■ AVAILABLE RECORDS ■
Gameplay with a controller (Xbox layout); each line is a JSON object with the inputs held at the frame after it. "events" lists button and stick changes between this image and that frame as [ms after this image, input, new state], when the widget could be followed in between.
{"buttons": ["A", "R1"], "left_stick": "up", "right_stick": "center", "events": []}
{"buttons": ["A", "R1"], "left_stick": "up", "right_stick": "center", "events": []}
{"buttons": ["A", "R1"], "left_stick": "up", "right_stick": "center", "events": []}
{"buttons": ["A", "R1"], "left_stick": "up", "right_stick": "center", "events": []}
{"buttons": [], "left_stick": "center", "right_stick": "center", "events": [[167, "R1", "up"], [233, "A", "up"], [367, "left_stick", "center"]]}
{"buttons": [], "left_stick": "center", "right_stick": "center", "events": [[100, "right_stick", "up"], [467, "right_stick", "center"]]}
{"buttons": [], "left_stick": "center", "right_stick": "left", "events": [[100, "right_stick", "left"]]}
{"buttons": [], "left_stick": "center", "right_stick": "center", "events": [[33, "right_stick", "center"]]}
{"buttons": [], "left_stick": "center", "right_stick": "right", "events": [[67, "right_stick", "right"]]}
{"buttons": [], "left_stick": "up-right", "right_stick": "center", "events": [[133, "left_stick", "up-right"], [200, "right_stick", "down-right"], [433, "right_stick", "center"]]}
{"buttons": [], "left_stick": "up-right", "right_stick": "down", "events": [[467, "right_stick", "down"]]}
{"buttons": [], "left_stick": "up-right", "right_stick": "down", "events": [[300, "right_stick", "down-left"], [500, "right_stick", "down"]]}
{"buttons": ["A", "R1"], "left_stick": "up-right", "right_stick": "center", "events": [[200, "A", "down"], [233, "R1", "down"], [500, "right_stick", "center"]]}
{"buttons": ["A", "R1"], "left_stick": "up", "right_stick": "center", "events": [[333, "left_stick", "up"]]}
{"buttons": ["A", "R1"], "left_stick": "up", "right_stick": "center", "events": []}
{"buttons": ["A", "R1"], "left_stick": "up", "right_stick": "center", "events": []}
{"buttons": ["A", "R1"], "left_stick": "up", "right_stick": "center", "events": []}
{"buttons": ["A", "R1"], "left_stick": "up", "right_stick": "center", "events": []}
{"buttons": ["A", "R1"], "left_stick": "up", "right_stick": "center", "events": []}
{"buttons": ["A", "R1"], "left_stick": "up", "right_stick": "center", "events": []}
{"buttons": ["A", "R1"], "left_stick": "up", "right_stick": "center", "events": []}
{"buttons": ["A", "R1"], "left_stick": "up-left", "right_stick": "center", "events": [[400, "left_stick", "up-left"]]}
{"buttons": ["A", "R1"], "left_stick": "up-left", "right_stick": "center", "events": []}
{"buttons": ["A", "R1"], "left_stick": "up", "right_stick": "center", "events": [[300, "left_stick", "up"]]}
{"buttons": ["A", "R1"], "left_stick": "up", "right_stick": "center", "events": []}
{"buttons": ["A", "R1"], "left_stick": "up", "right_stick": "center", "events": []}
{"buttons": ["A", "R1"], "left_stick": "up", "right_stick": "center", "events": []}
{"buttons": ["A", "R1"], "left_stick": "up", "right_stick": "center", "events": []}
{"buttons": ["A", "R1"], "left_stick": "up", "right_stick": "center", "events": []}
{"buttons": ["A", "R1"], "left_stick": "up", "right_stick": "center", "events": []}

■ PROBLEM STATEMENT ■
Repeat the listing above line by line, exactly as written.

■ EXERCISE RESULT ■
Gameplay with a controller (Xbox layout); each line is a JSON object with the inputs held at the frame after it. "events" lists button and stick changes between this image and that frame as [ms after this image, input, new state], when the widget could be followed in between.
{"buttons": ["A", "R1"], "left_stick": "up", "right_stick": "center", "events": []}
{"buttons": ["A", "R1"], "left_stick": "up", "right_stick": "center", "events": []}
{"buttons": ["A", "R1"], "left_stick": "up", "right_stick": "center", "events": []}
{"buttons": ["A", "R1"], "left_stick": "up", "right_stick": "center", "events": []}
{"buttons": [], "left_stick": "center", "right_stick": "center", "events": [[167, "R1", "up"], [233, "A", "up"], [367, "left_stick", "center"]]}
{"buttons": [], "left_stick": "center", "right_stick": "center", "events": [[100, "right_stick", "up"], [467, "right_stick", "center"]]}
{"buttons": [], "left_stick": "center", "right_stick": "left", "events": [[100, "right_stick", "left"]]}
{"buttons": [], "left_stick": "center", "right_stick": "center", "events": [[33, "right_stick", "center"]]}
{"buttons": [], "left_stick": "center", "right_stick": "right", "events": [[67, "right_stick", "right"]]}
{"buttons": [], "left_stick": "up-right", "right_stick": "center", "events": [[133, "left_stick", "up-right"], [200, "right_stick", "down-right"], [433, "right_stick", "center"]]}
{"buttons": [], "left_stick": "up-right", "right_stick": "down", "events": [[467, "right_stick", "down"]]}
{"buttons": [], "left_stick": "up-right", "right_stick": "down", "events": [[300, "right_stick", "down-left"], [500, "right_stick", "down"]]}
{"buttons": ["A", "R1"], "left_stick": "up-right", "right_stick": "center", "events": [[200, "A", "down"], [233, "R1", "down"], [500, "right_stick", "center"]]}
{"buttons": ["A", "R1"], "left_stick": "up", "right_stick": "center", "events": [[333, "left_stick", "up"]]}
{"buttons": ["A", "R1"], "left_stick": "up", "right_stick": "center", "events": []}
{"buttons": ["A", "R1"], "left_stick": "up", "right_stick": "center", "events": []}
{"buttons": ["A", "R1"], "left_stick": "up", "right_stick": "center", "events": []}
{"buttons": ["A", "R1"], "left_stick": "up", "right_stick": "center", "events": []}
{"buttons": ["A", "R1"], "left_stick": "up", "right_stick": "center", "events": []}
{"buttons": ["A", "R1"], "left_stick": "up", "right_stick": "center", "events": []}
{"buttons": ["A", "R1"], "left_stick": "up", "right_stick": "center", "events": []}
{"buttons": ["A", "R1"], "left_stick": "up-left", "right_stick": "center", "events": [[400, "left_stick", "up-left"]]}
{"buttons": ["A", "R1"], "left_stick": "up-left", "right_stick": "center", "events": []}
{"buttons": ["A", "R1"], "left_stick": "up", "right_stick": "center", "events": [[300, "left_stick", "up"]]}
{"buttons": ["A", "R1"], "left_stick": "up", "right_stick": "center", "events": []}
{"buttons": ["A", "R1"], "left_stick": "up", "right_stick": "center", "events": []}
{"buttons": ["A", "R1"], "left_stick": "up", "right_stick": "center", "events": []}
{"buttons": ["A", "R1"], "left_stick": "up", "right_stick": "center", "events": []}
{"buttons": ["A", "R1"], "left_stick": "up", "right_stick": "center", "events": []}
{"buttons": ["A", "R1"], "left_stick": "up", "right_stick": "center", "events": []}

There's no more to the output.